1
After Icelandic, Dutch, Swedish, Norwegian and languages of other Protestant-majority countries, as well as those of irrelevant nations of Eastern Europe (Greek etc), it seems like German shall be first major language that shall die in continental Europe ahead of Globalisation that assaults with English (LGBT, Feminism etc in same package).
Russian, Spanish, French and Italian are last ones to resist obviously.Volkswagen Group switches official language to English
The Volkswagen Group can't be fairly thought of as entirely German anymore, so the news that the company is switching its official language to English to help attract managers and executives is a rational, if surprising, decision. While many VW Group companies are still staidly German in character and culture, consider the other companies that it controls: Bentley (British), Bugatti (French), Ducati and Lamborghini (Italian), Skoda (Czech), Scania trucks (Swedish), and SEAT (Spanish). Not to mention the large Volkswagen Group of America operation, which constructs cars in Chattanooga, TN.

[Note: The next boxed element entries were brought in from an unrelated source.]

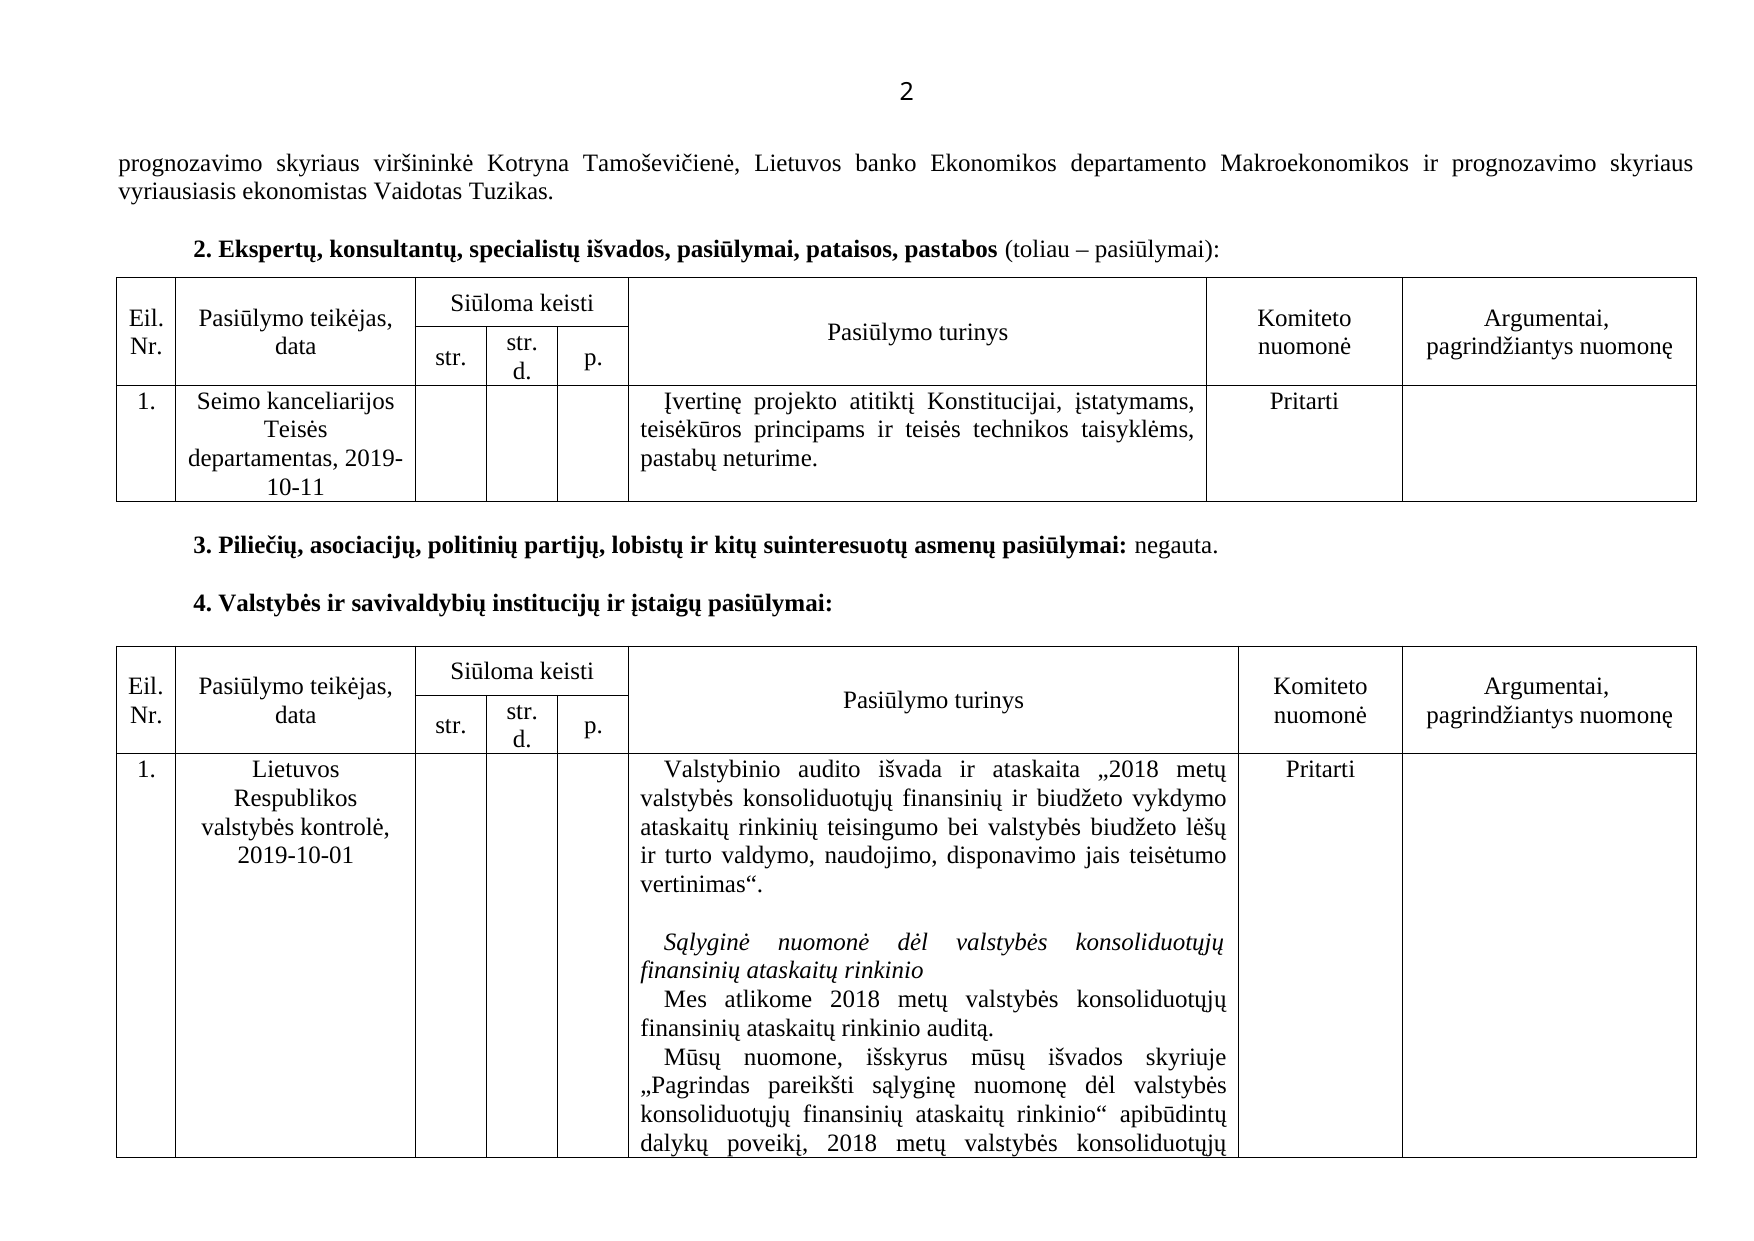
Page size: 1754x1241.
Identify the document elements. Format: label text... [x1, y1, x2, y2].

table_header Pasiūlymo teikėjas, data [176, 647, 415, 753]
table_cell [1403, 386, 1696, 501]
table_cell str. d. [487, 696, 557, 753]
table_cell [1403, 754, 1696, 1157]
table_header Komiteto nuomonė [1207, 278, 1402, 385]
table_cell Valstybinio audito išvada ir ataskaita „2018 metų valstybės konsoliduotųjų finansinių ir biudžeto vykdymo ataskaitų rinkinių teisingumo bei valstybės biudžeto lėšų ir turto valdymo, naudojimo, disponavimo jais teisėtumo vertinimas“. Sąlyginė nuomonė dėl valstybės konsoliduotųjų finansinių ataskaitų rinkinio Mes atlikome 2018 metų valstybės konsoliduotųjų finansinių ataskaitų rinkinio auditą. Mūsų nuomone, išskyrus mūsų išvados skyriuje „Pagrindas pareikšti sąlyginę nuomonę dėl valstybės konsoliduotųjų finansinių ataskaitų rinkinio“ apibūdintų dalykų poveikį, 2018 metų valstybės konsoliduotųjų [629, 754, 1238, 1157]
table_cell 1. [117, 754, 175, 1157]
table_cell [558, 754, 628, 1157]
table_header Komiteto nuomonė [1239, 647, 1402, 753]
table_header Pasiūlymo teikėjas, data [176, 278, 415, 385]
table_cell Įvertinę projekto atitiktį Konstitucijai, įstatymams, teisėkūros principams ir teisės technikos taisyklėms, pastabų neturime. [629, 386, 1206, 501]
table_header Pasiūlymo turinys [629, 278, 1206, 385]
table_cell [416, 386, 486, 501]
table_cell 1. [117, 386, 175, 501]
table_cell str. [416, 696, 486, 753]
table_cell [487, 754, 557, 1157]
table_header Pasiūlymo turinys [629, 647, 1238, 753]
table_cell [558, 386, 628, 501]
text prognozavimo skyriaus viršininkė Kotryna Tamoševičienė, Lietuvos banko Ekonomikos departamento Makroekonomikos ir prognozavimo skyriaus vyriausiasis ekonomistas Vaidotas Tuzikas. [118, 148, 1695, 205]
table_cell Lietuvos Respublikos valstybės kontrolė, 2019-10-01 [176, 754, 415, 1157]
table_header Argumentai, pagrindžiantys nuomonę [1403, 647, 1696, 753]
table_cell p. [558, 327, 628, 385]
text 2. Ekspertų, konsultantų, specialistų išvados, pasiūlymai, pataisos, pastabos (toliau – pasiūlymai): [118, 234, 1695, 263]
table_cell str. d. [487, 327, 557, 385]
table_cell Pritarti [1239, 754, 1402, 1157]
table_header Eil. Nr. [117, 278, 175, 385]
table_cell str. [416, 327, 486, 385]
table_header Argumentai, pagrindžiantys nuomonę [1403, 278, 1696, 385]
table_cell [416, 754, 486, 1157]
table_header Siūloma keisti [416, 278, 628, 326]
text 3. Piliečių, asociacijų, politinių partijų, lobistų ir kitų suinteresuotų asmenų pasiūlymai: negauta. [118, 531, 1695, 559]
text 4. Valstybės ir savivaldybių institucijų ir įstaigų pasiūlymai: [118, 588, 1695, 617]
table_cell p. [558, 696, 628, 753]
table_header Siūloma keisti [416, 647, 628, 695]
table_cell [487, 386, 557, 501]
table_header Eil. Nr. [117, 647, 175, 753]
table_cell Pritarti [1207, 386, 1402, 501]
table_cell Seimo kanceliarijos Teisės departamentas, 2019-10-11 [176, 386, 415, 501]
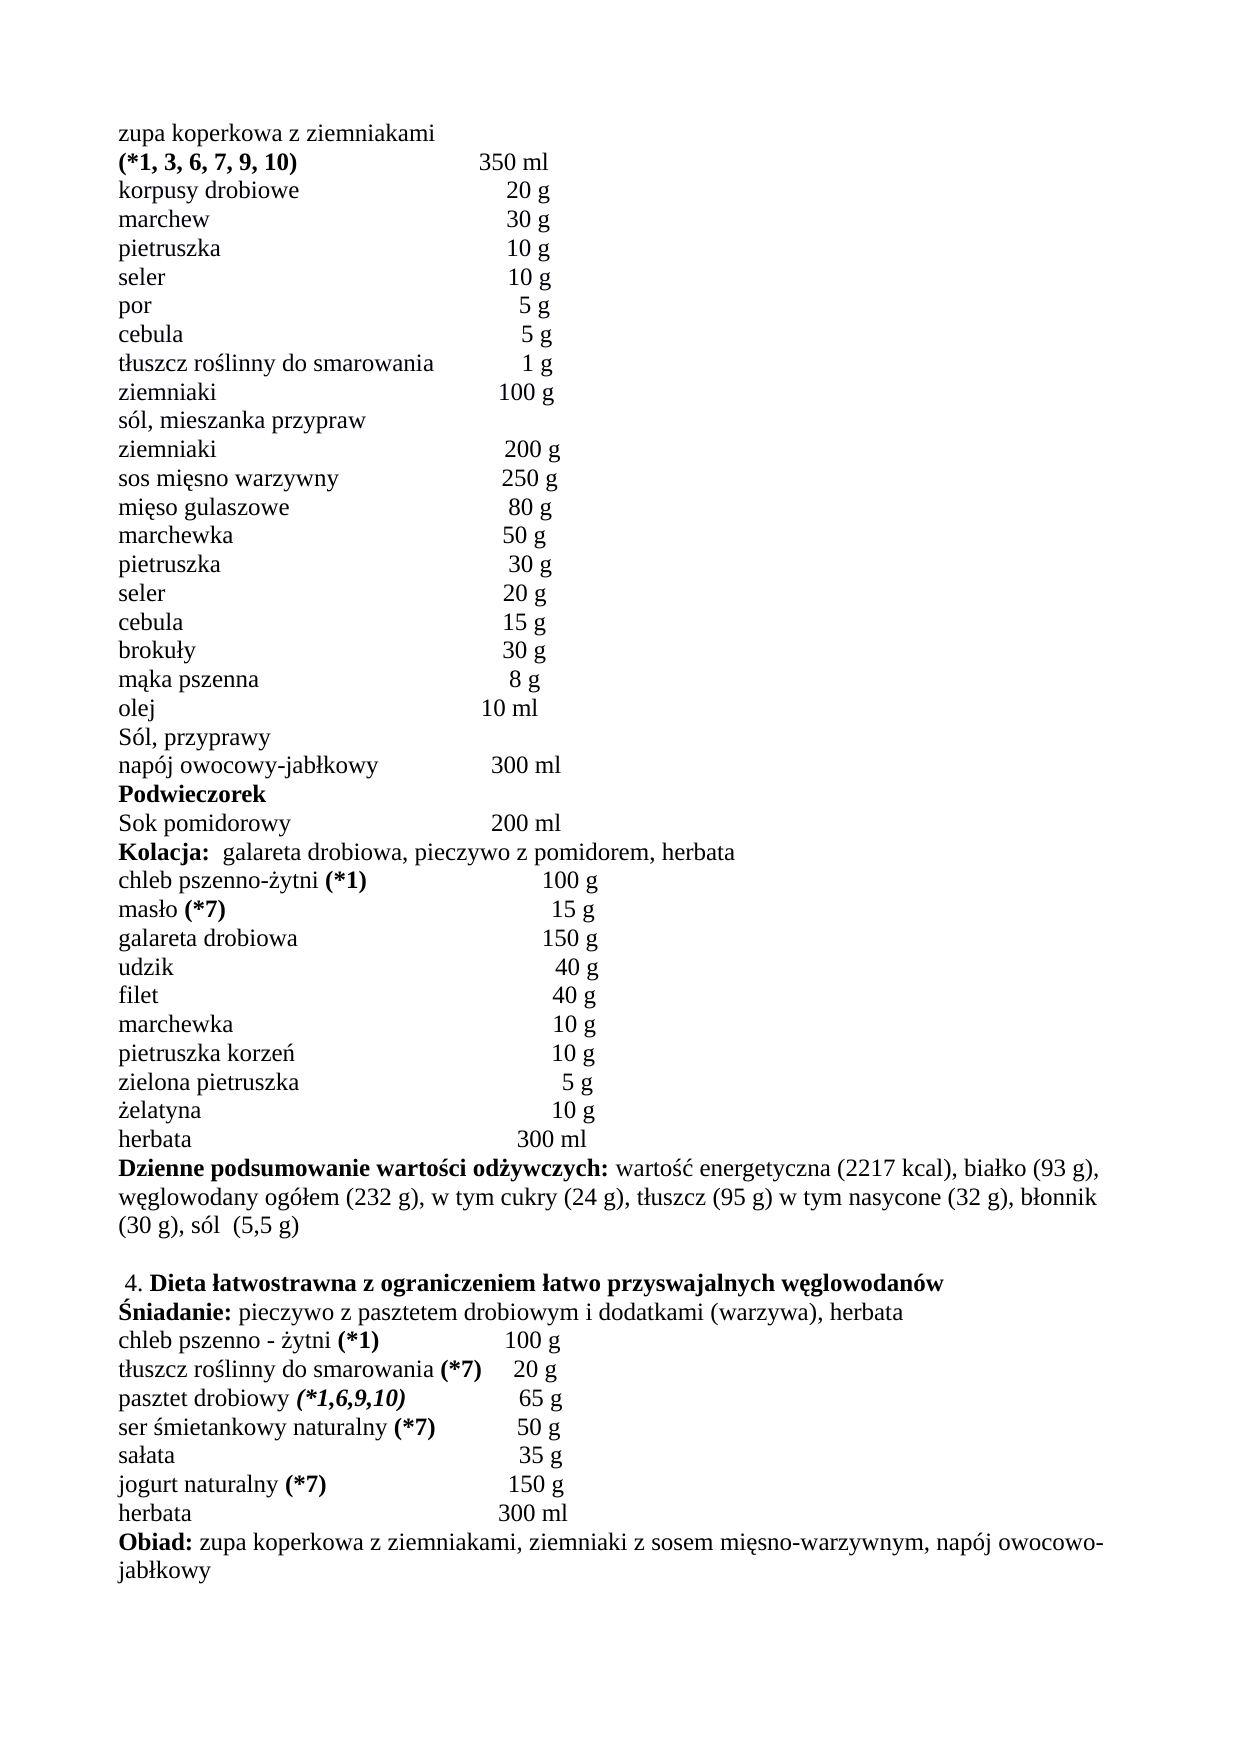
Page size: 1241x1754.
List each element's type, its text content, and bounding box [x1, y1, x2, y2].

Volkswagen's explicit motivation is to improve management recruitment – making sure the company isn't losing out on candidates for important positions because they can't speak German – and that's inherently sensible in a globalized economy. Particularly considering, like it or lump it, that English is the lingua franca of said global economy. It also should make it inherently easier to communicate between its world-wide subsidiaries and coordinate operations.
It's hard to say for sure if this will have any impact on the consumer, although it's easy to see the benefits if, say, VW Group hires some American product planners or engineers and they push for features and designs that more closely suit American needs. After all, the US is a hugely important market for any manufacturer, and so the switch to English almost certainly has something to do with the outsized influence of the US in the global economy. And there doesn't seem to be a downside from a purely rational perspective, although it could mean that the Group's corporate culture becomes less German. Whether that's a good or a bad thing depends on your perspective.
https://www.autoblog.com/2016/12/14/...guage-english/
But none of those are like Chinese, Korean and Japanese who truly protect their own living space from English onslaught.